Omdat de Portugese meesterpianiste het verder al even onnatuurlijk vindt om van te voren vast te leggen wat ze gaat spelen, was de aangekondigde cellosonate van Beethoven vervangen door Schuberts Arpeggione-sonate en een Pastorale van Bach. En ten slotte werd voorafgaand aan het optreden aangekondigd dat Pires en Wang, teneinde de 'intieme en informele sfeer' van het concert te verhogen, tijdens de pauze op het podium zouden blijven. Naast de vleugel was een zitje ingericht met twee fauteuiltjes en een schemerlamp. Daar ontstond in de pauze inderdaad een gezellige drom van om handtekeningen vragende toehoorders.
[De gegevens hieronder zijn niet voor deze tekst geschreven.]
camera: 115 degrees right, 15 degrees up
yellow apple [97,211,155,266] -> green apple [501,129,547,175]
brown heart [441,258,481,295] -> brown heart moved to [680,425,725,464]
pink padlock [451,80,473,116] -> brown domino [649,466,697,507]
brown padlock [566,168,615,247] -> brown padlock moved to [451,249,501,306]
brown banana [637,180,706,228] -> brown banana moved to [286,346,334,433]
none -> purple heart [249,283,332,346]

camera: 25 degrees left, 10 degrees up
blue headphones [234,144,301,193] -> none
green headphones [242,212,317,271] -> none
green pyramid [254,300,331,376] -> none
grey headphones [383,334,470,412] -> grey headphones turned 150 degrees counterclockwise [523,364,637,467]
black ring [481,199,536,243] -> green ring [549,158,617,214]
Toch kwam de beoogde intimiteit het best tot zijn recht tijdens het musiceren zelf, en dan speciaal in de solowerken die Pires ten gehore bracht, twee Klavierstücke van Schubert en de derde Sonate van Chopin. Vooral in de luwtes bereikte ze met haar ongeëvenaarde toucher een innige, ongekunstelde lyriek, waardoor het oor van de luisteraar als het ware in de vleugel getrokken werd. Maar het elan waarmee ze de stormachtiger passages en de notenguirlandes te lijf ging was al even hartveroverend. Uit haar samenspel met Wang, die zijn cello kan laten zingen als geen ander, spreekt een geestverwantschap van een volkomenheid die je zelden aantreft tussen twee musici. De muziek wordt onder hun handen pure klankpoëzie.

Pires heeft natuurlijk gelijk dat het optreden in een grote zaal iets tegennatuurlijks heeft – al zit er weinig anders op met een gehoor van tweeduizend mensen. In dat licht is het goed dat het Concertgebouw met ingang van dit seizoen ook een pianoserie in de Kleine Zaal brengt, waarin vooral plaats is voor jong en minder bekend klaviertalent.
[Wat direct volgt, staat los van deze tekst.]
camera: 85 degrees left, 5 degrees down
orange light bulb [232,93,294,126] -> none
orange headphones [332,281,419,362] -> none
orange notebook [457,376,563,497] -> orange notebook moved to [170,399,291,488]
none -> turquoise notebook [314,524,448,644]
Die serie opende zaterdag met een optreden van de 31-jarige Oostenrijker Till Fellner, wiens vuurkracht soms iets te hevig was voor de bescheiden ruimte. Zijn spel is sec, technisch puntgaaf en getuigt van een scherp analytisch oor. De manier waarop hij de opeenstapelingen van thema's in de fuga's uit Bachs Wohltemperirte Clavier transparant weet te houden is briljant, en ook in de Händel-variaties van Brahms legt hij vooral de gelaagde structuur bloot. Coloriet is daarbij voor hem eerder middel dan doel. De expressionistische klanken van Kurtágs Játékok ontbeerden dan ook overtuigingskracht – al had dat ook te maken met het al te aforistische gehalte van deze muziek.